Previously, ACRES had been encouraging Buddhists to refrain from releasing animals during this festival. This recent development thus came as a surprise to many nature lovers.

The society apparently failed to see the similarity between their rescue operation and the traditionaly "fang sheng". Firstly, affected areas such as Changi beach and Tanah Merah were sandy shore habitats. While Sembawang also has a sandy beach, the deeper areas were mostly mudflats. The water will also be different, since Sembawang is sheltered in the Strait of Johor, while the other areas are fed by the South China Sea. Genetically, the organisms found in various areas may also be different, since they would have been adapted to the unique conditions in the area.

In addition, the animals in the affected areas could have ingested the oil, and it would be impossible to remove the oil and its effect from the internal organs, even if the volunteers ensure that they clean the animals externally very thoroughly.
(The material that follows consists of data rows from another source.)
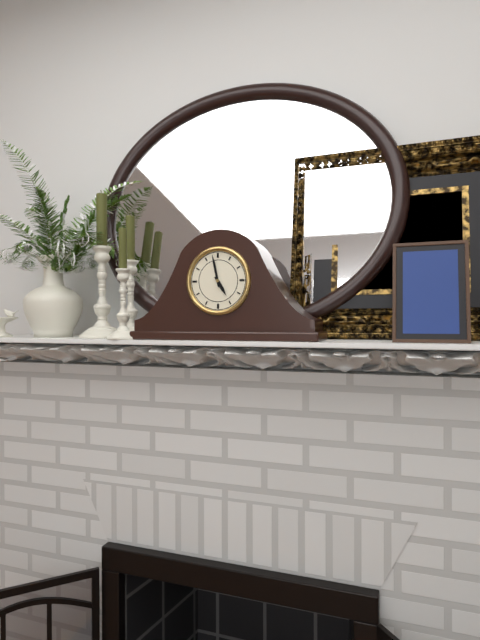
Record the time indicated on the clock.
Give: 4:58
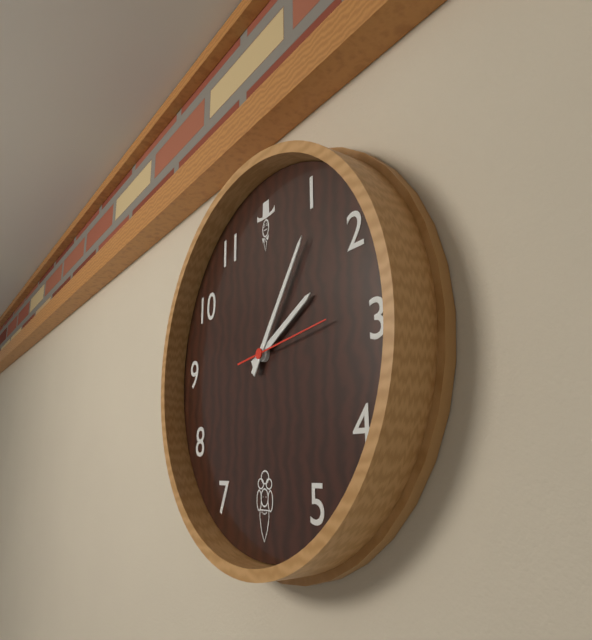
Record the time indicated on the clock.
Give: 2:06:14
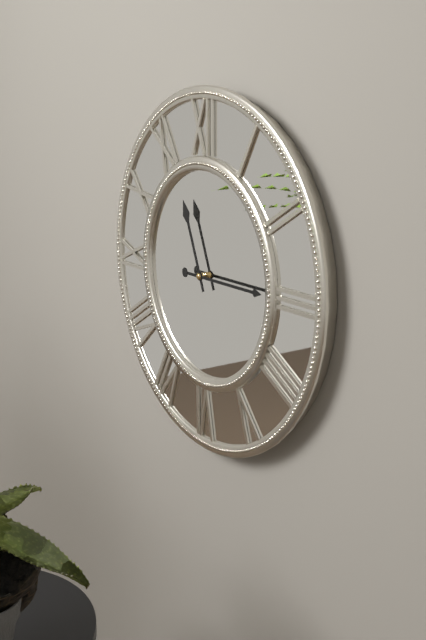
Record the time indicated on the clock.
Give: 11:15
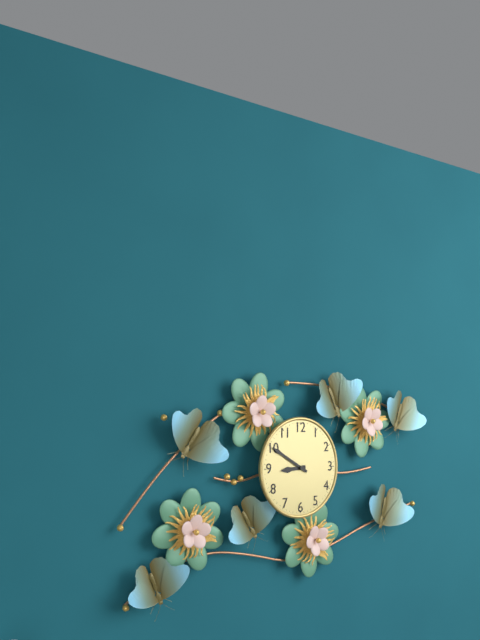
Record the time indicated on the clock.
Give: 8:50
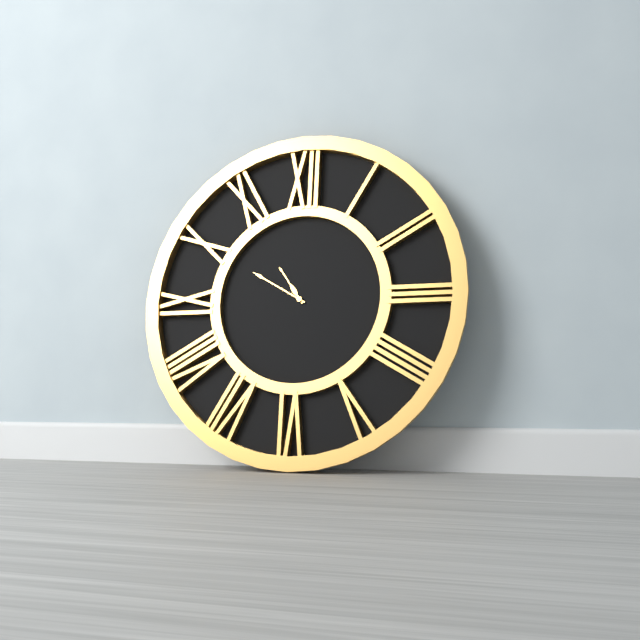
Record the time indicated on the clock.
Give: 10:50
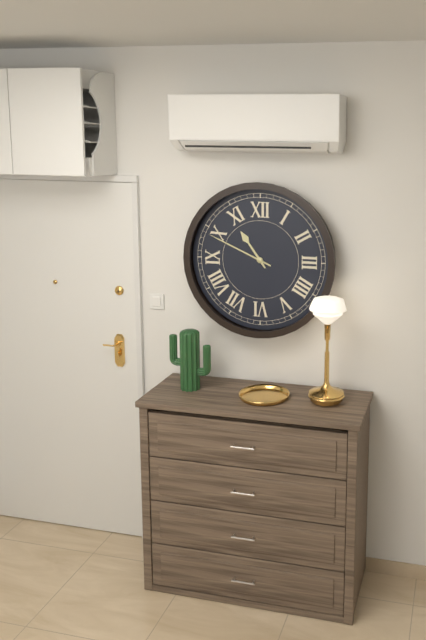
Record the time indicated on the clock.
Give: 10:49
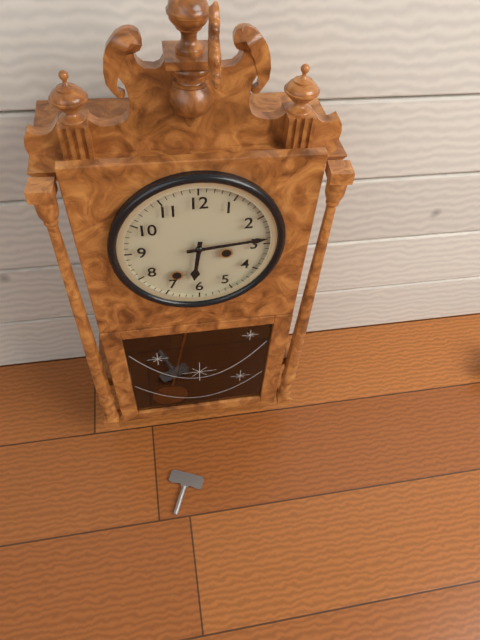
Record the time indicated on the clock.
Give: 6:14
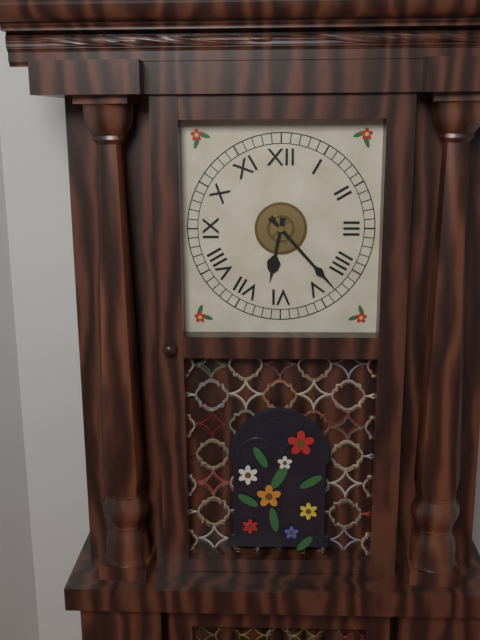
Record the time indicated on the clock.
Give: 6:23
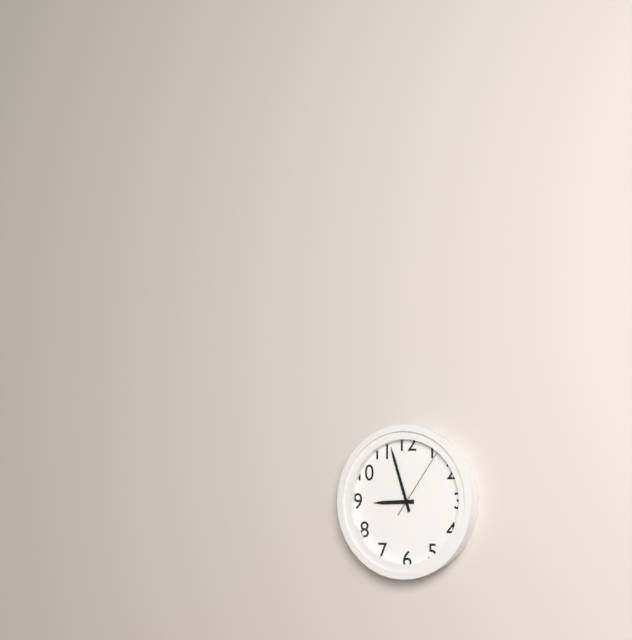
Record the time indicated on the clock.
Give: 8:57:06
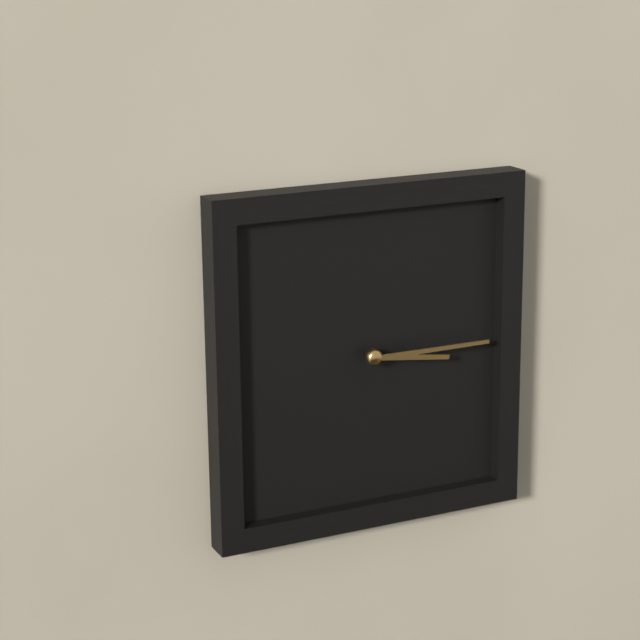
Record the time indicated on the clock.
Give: 3:15
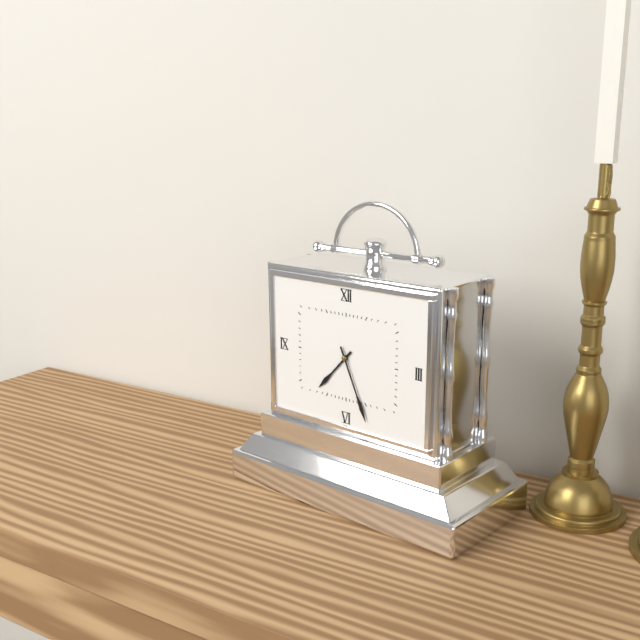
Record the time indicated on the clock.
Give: 7:26
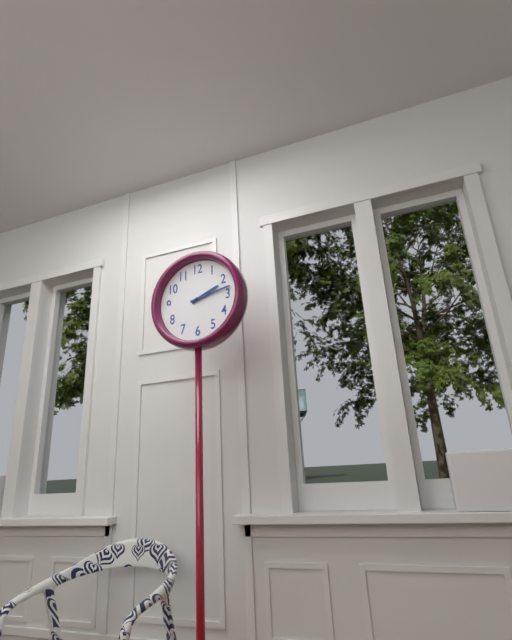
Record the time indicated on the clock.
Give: 2:13
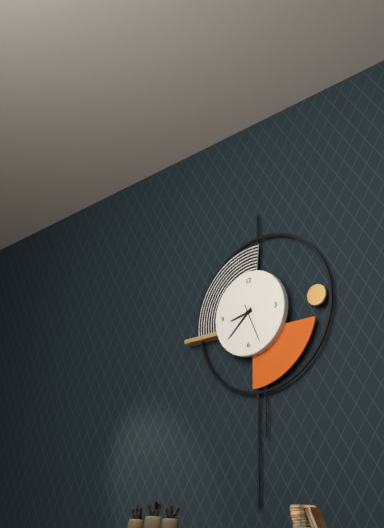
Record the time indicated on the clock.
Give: 8:38
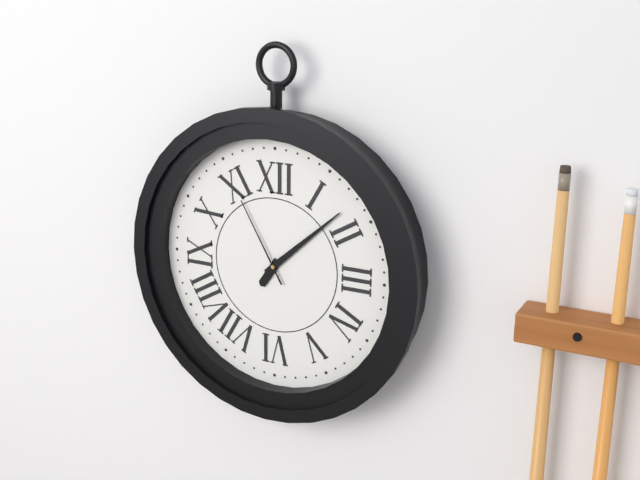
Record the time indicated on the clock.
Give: 7:08:55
As such, when these animals are introduced to the new habitat, they may not survive. And if these animals are eaten by the original resident animals, the latter could be affected as well. As such, more harm than good will be done.

According to eye-witnesses, the volunteers even dug up soldier crabs in their burrow, and ran the risk of crushing and killing these crabs and other burrowing organisms in the process.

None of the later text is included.